Thursday, April 26, 2012

Many small investments, big neighborhood impact...the Lucky Ant way

The capital crunch it's called. Small businesses in search of financing for improvements and investment are being turned away by both traditional and non-traditional lenders. Our story about Pittsburgh's Bar Marco was a case in point. Months of pitching and searching for financing fell flat, and a now successful neighborhood institution almost never was. In many communities, this scenario plays out dozens of times. In the process, small businesses suffer and struggle to meet client expectations, ironically putting them at greater risk for failure.

Recently, financing options have expanded with the additional of crowd-source financing - a way for businesses to raise funds for improvements through an on-line platform that allows the business to make direct appeals to customers and potential investors. Kick-starter is one such program making waves among artists, etc. (We'll cover our friends at Bar Marco and their Kick-Starter project in the forth and final of Bar Marco Small Business Series). Yet for non food-related small businesses, Kick-starter policy precludes them from using the on-line platform.

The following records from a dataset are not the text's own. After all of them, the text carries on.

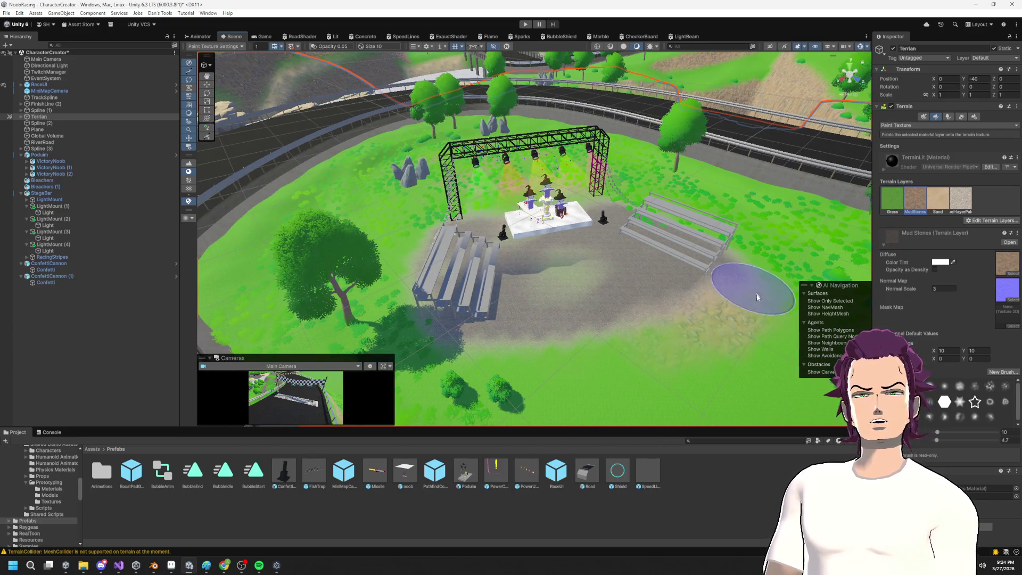
Step: Paint Mud Stones across the dirt below the bleachers and inspect it from several angles
mouse_move(558, 371)
mouse_down()
mouse_move(595, 367)
mouse_move(452, 371)
mouse_move(756, 330)
mouse_move(760, 308)
mouse_move(688, 333)
mouse_move(577, 307)
mouse_move(578, 326)
mouse_move(655, 319)
mouse_move(548, 320)
mouse_move(633, 312)
mouse_up()
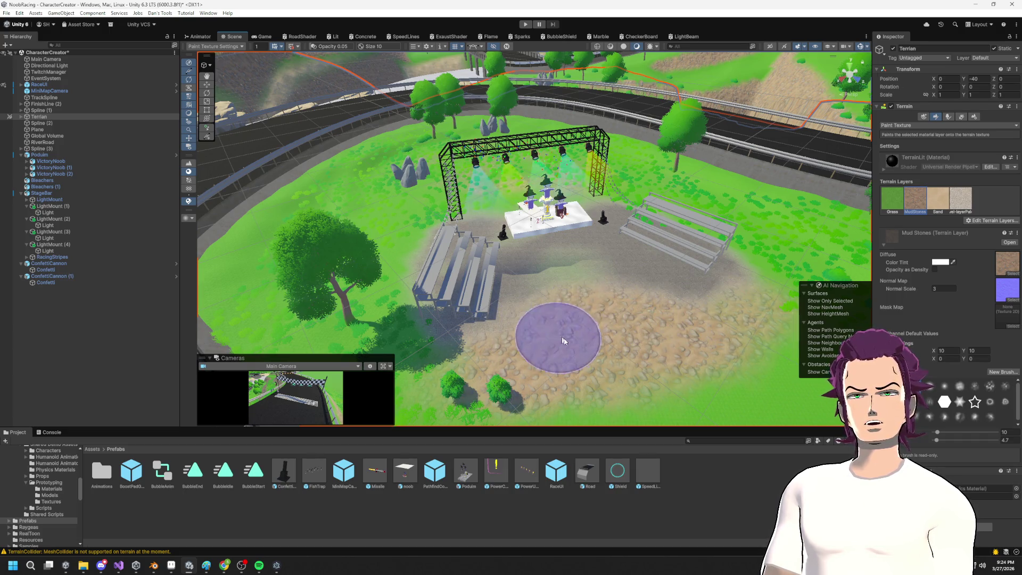
scroll(675, 345, down, 3)
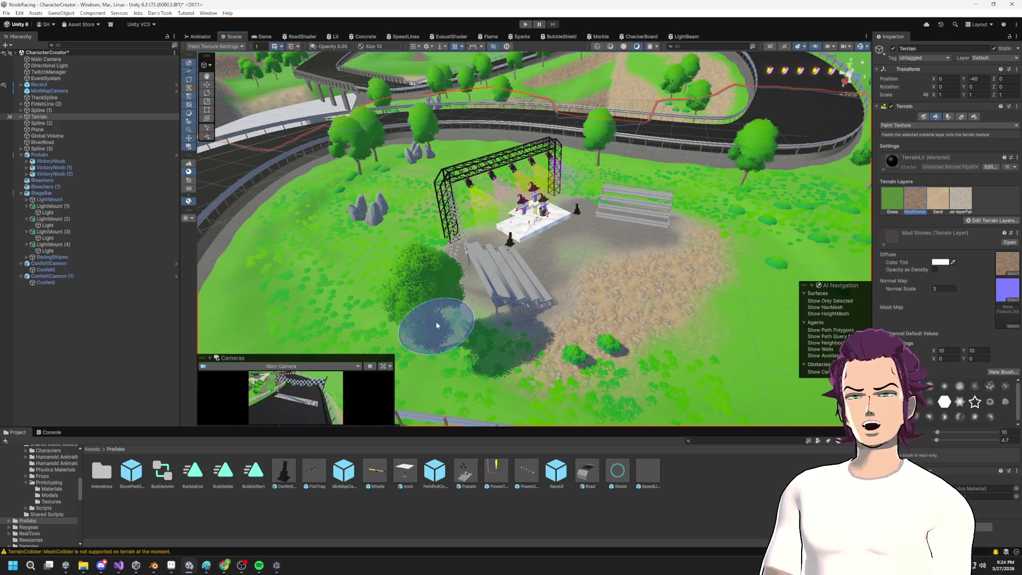
mouse_move(605, 337)
mouse_down()
mouse_move(689, 352)
mouse_move(675, 321)
mouse_up()
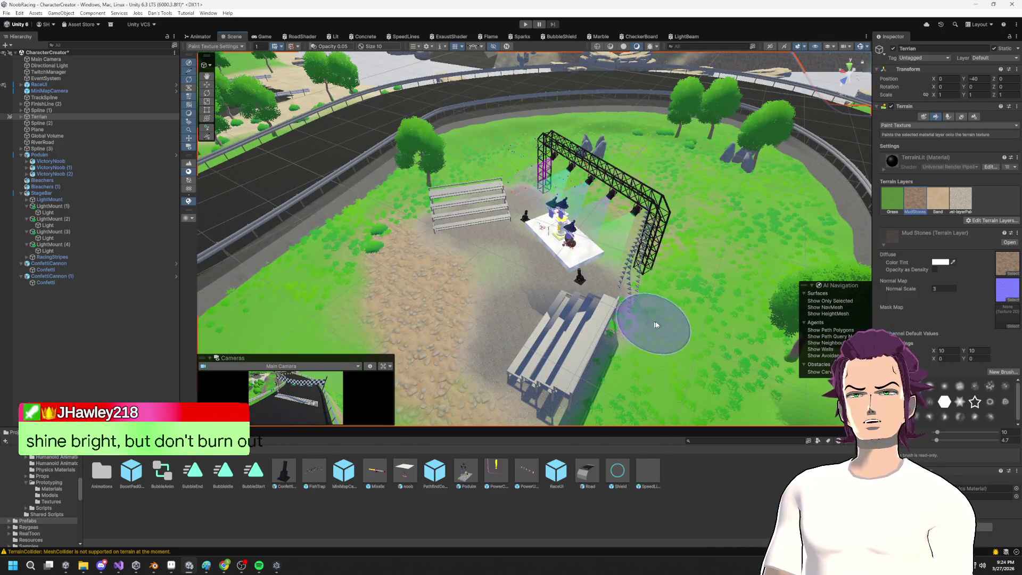
mouse_move(638, 229)
mouse_down()
mouse_move(607, 364)
mouse_move(685, 292)
mouse_up()
scroll(684, 293, up, 5)
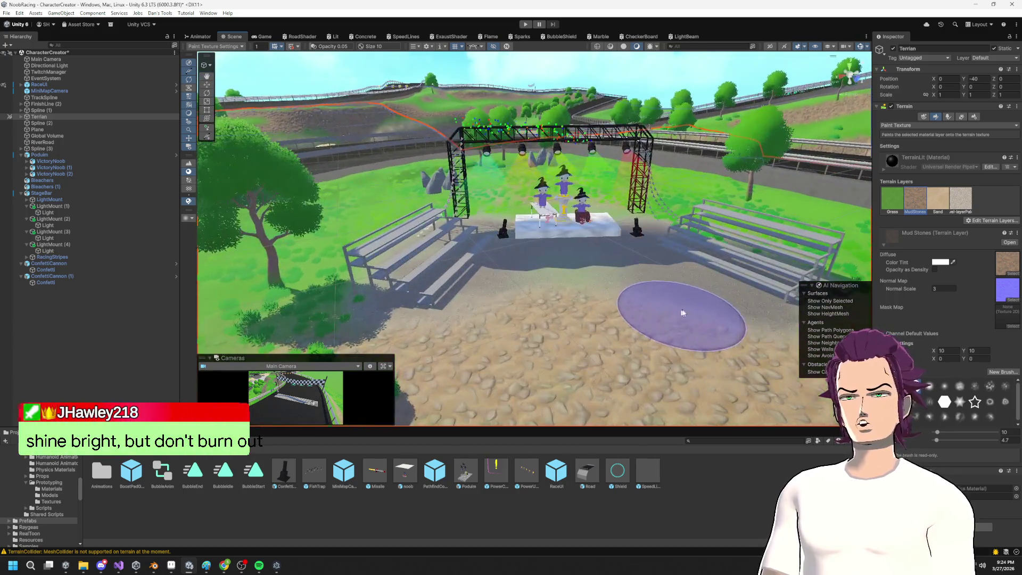
drag(625, 301, 622, 269)
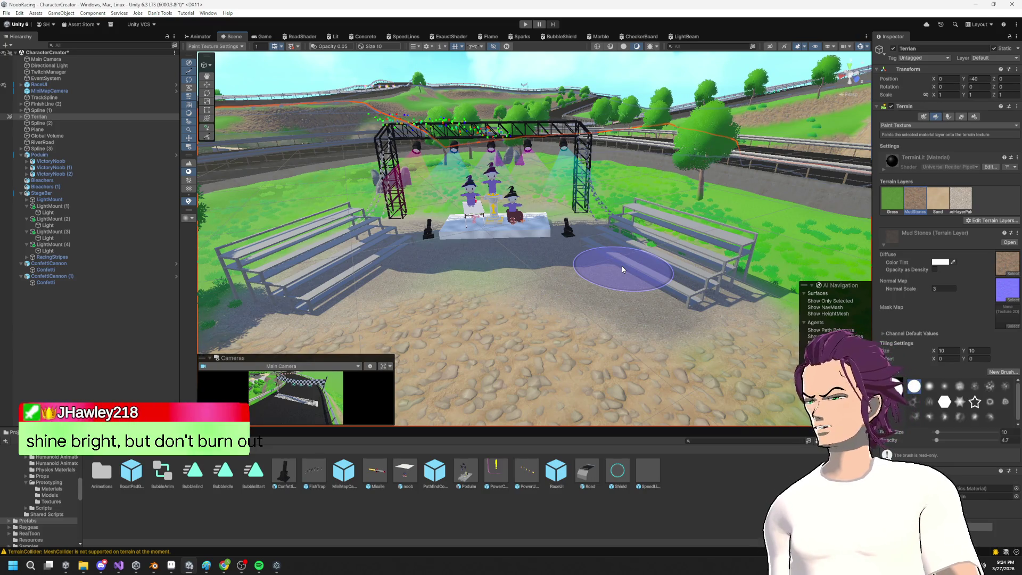
scroll(662, 297, down, 3)
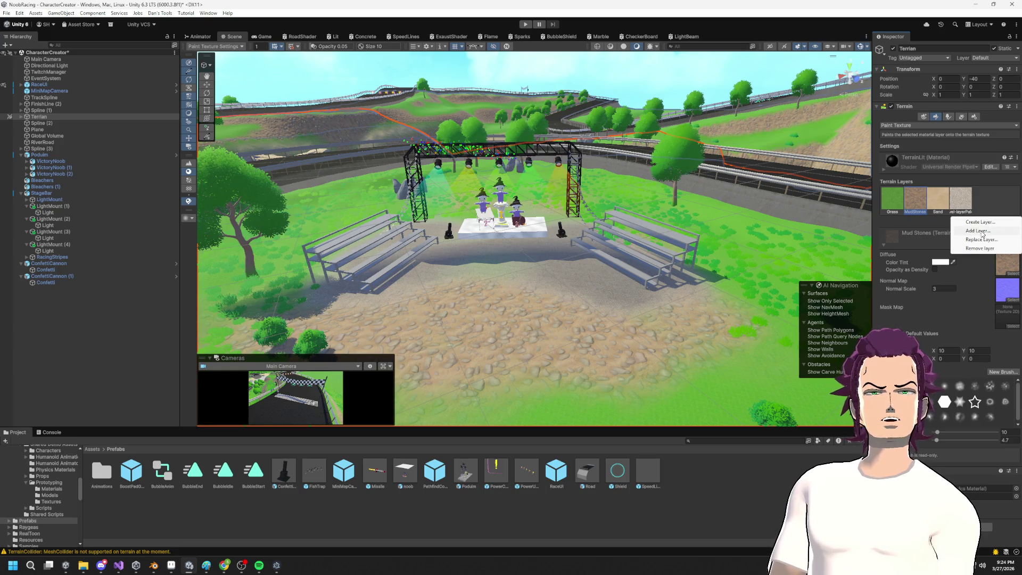
Step: Add the white_blockout terrain layer and start painting it on the ground in front of the stage
click(981, 232)
scroll(946, 272, down, 1)
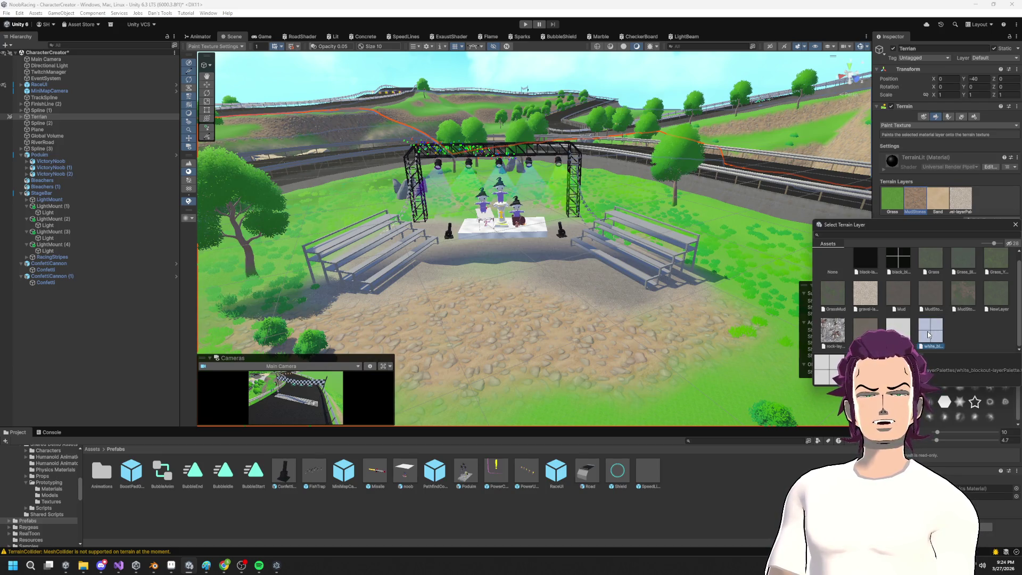
double_click(929, 334)
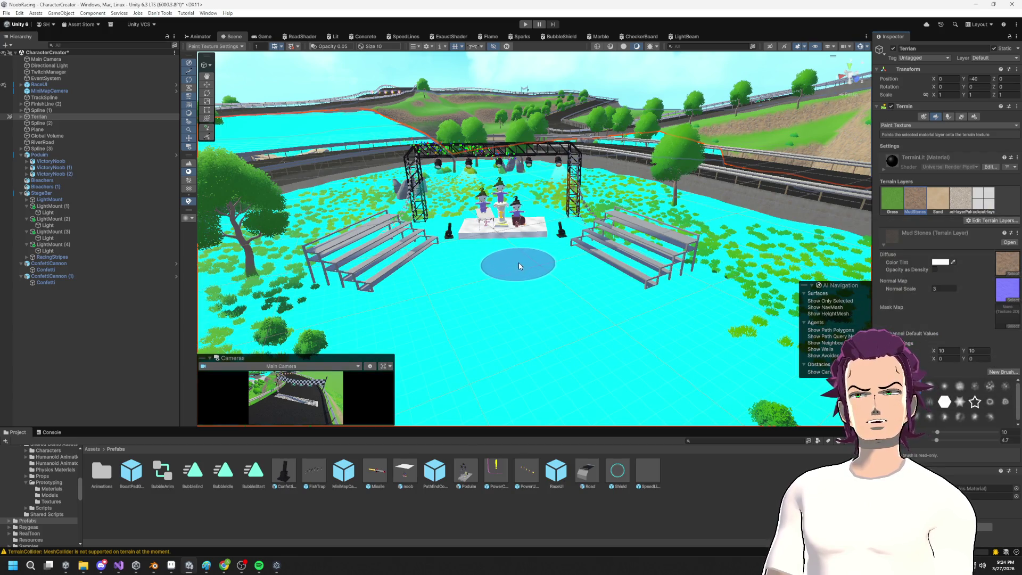
scroll(530, 267, up, 2)
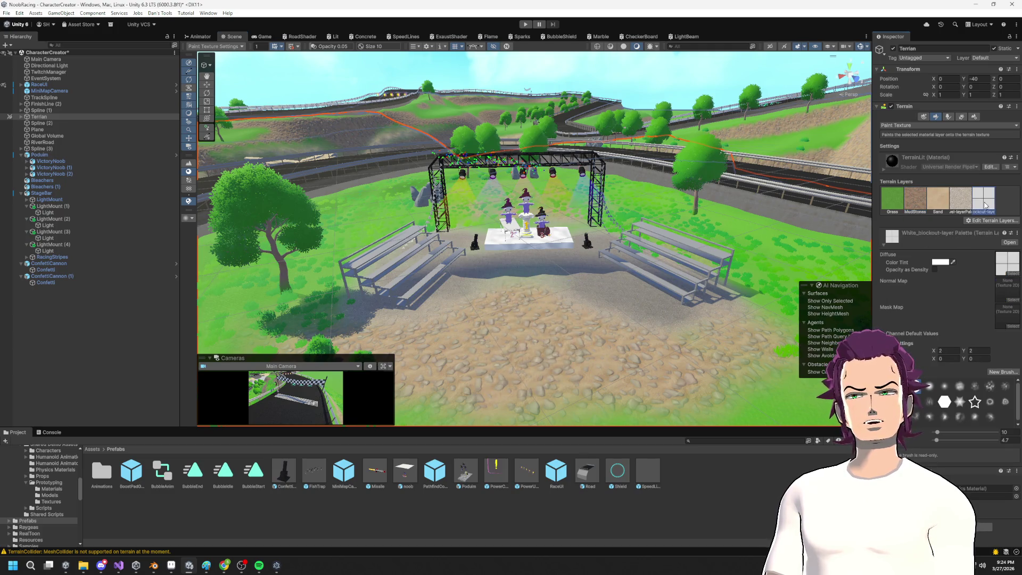
mouse_move(552, 294)
mouse_down()
mouse_move(486, 330)
mouse_move(516, 337)
mouse_move(506, 360)
mouse_move(510, 351)
mouse_up()
Step: View the white blockout patch from a steep angle, then reselect the MudStones layer
scroll(667, 296, down, 2)
scroll(526, 292, up, 4)
mouse_move(548, 264)
mouse_down()
mouse_move(654, 334)
mouse_move(464, 327)
mouse_up()
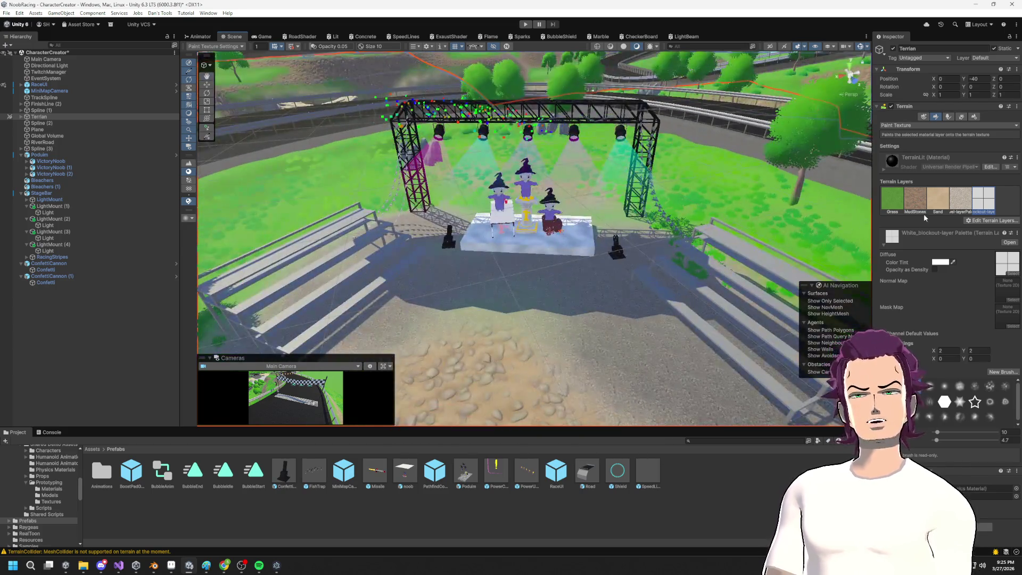
click(916, 201)
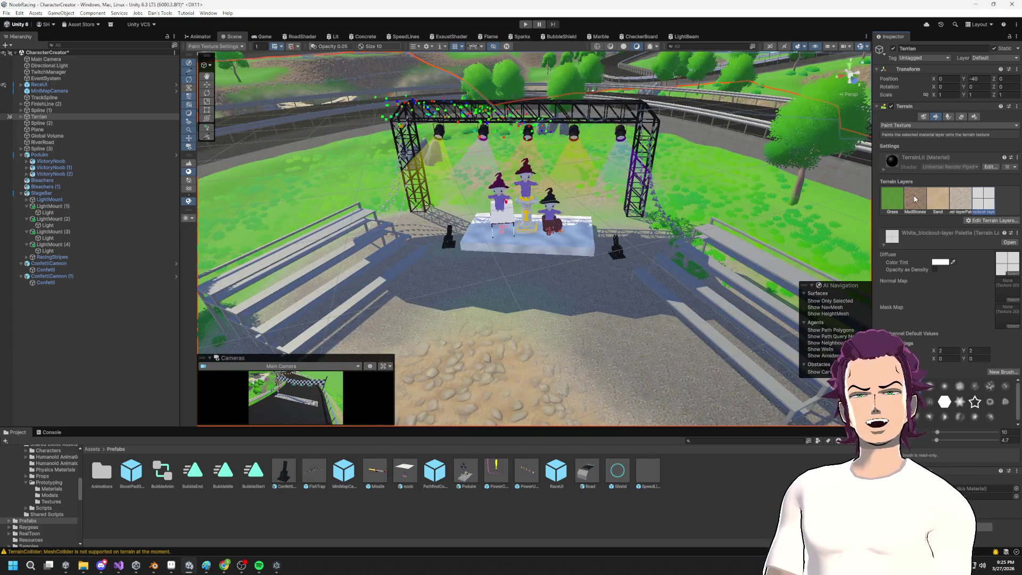
Step: Orbit and zoom around the stage to inspect the painted foreground ground
scroll(541, 365, down, 3)
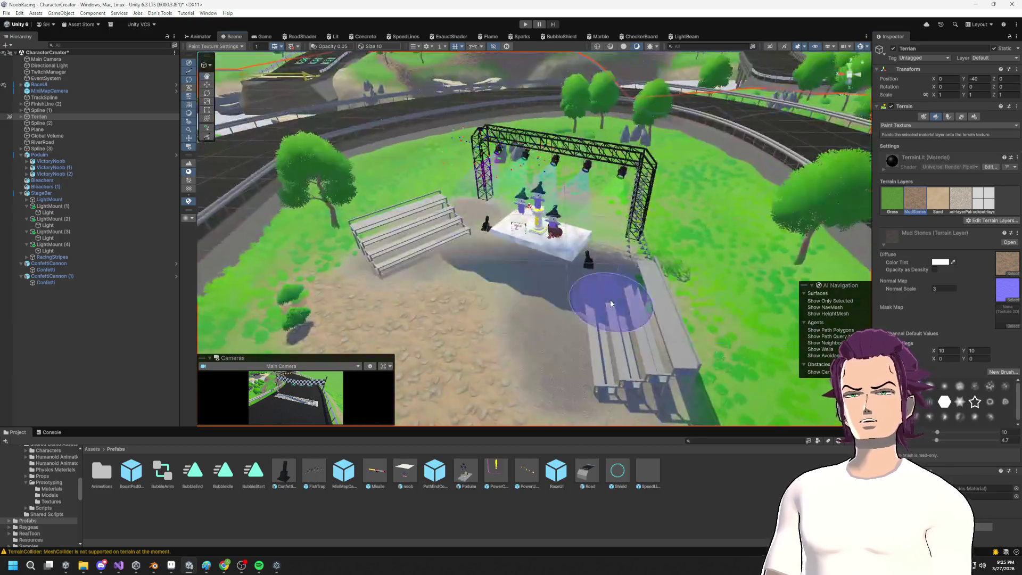
drag(611, 303, 650, 273)
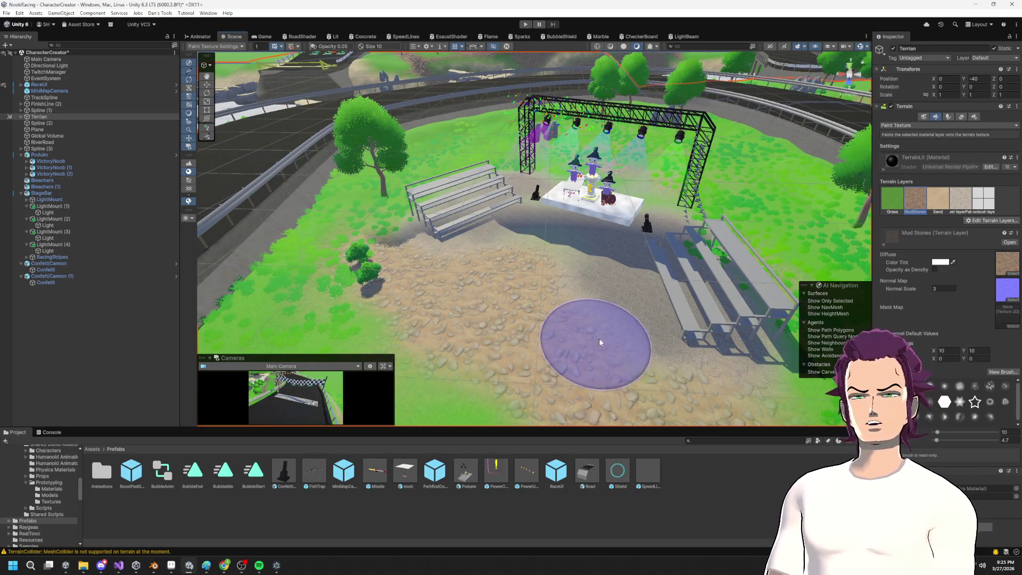
mouse_move(649, 365)
mouse_down()
mouse_move(786, 325)
mouse_move(656, 332)
mouse_up()
scroll(591, 278, up, 3)
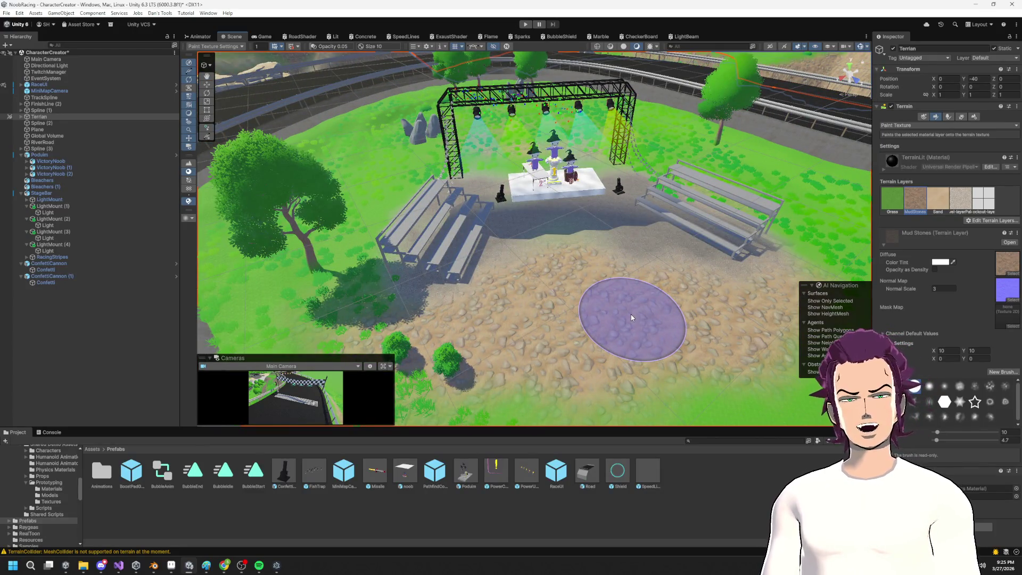
drag(594, 375, 559, 314)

So what is a retailer to do?? In comes Lucky Ant, an alternative crowd-source financing platform that is committed to serving all kinds of small businesses, filling a gap that Kick-starter has left in its wake. Lucky Ant is a bit different from Kick-starter in that it builds an on-line platform that directs funders to neighborhoods first, businesses second. How it works is simple, Lucky Ant creates a website dedicated to a neighborhood - in their words they "open" a neighborhood - and rotate small businesses and their projects through one week at a time. "Investors" get services or discounts from small businesses in return. What I really like about Lucky Ant is that they building relationships with the communities they serve, and in the process create opportunities for people who feel a special connection to a particular to a place an easy way to give back to the businesses they know and love, making the district better with each small contribution.
Lucky Ant approaches businesses in targeted neighborhoods.
A commercial district managers dream!

An example of a small business in Williamburg, Brooklyn where
Lucky Ant has helped seed investment in a slew of small businesses.
We recently met with Lucky Ant's Jonathan Moyal and Nate Echeverria to talk about their expansion plans. They are now based in New York and have opened two neighborhoods, Williamsburg and the Lower East Side (in coordination with the Lower East Side Business Improvement District). Local businesses are now lining up to join the pipeline in both of these communities - raising funds for things like website upgrades, new facades and signage, and equipment upgrades. Nate, an urban planner by training, inherently understands the value of place based work, and he reached out to us to discuss ways to partner with Commercial District Entities (CDEs) as they look to open new neighborhoods. We were more than happy to oblige!

We think partnerships with CDEs make loads of sense, and are excited to see their idea quickly picking up steam. CDEs are so perfectly positioned to identify businesses that can benefit from this kind of financing, as well as help spread the word among constituents about the service, driving donations and building community at the same time. In follow up conversations with a local BID Directors, he immediately thought of a long-neglected theatre-marquee whose upgrade would make a powerful statement about the district - not to mention help attract more visitors to this important entertainment anchor. This is exactly the kind of idea that Lucky Ant hopes to seed!

Here's a fun video that describes how Lucky Ant works...enjoy!

Lucky Ant - Video

1 comment:

  1. Interesting,
    There is also smallknot, another community crowdfunding source with a loan payback structure.
    I believe these organizations will soon begin to challenge the community banks and microfinance institutions, as the go to lending sources.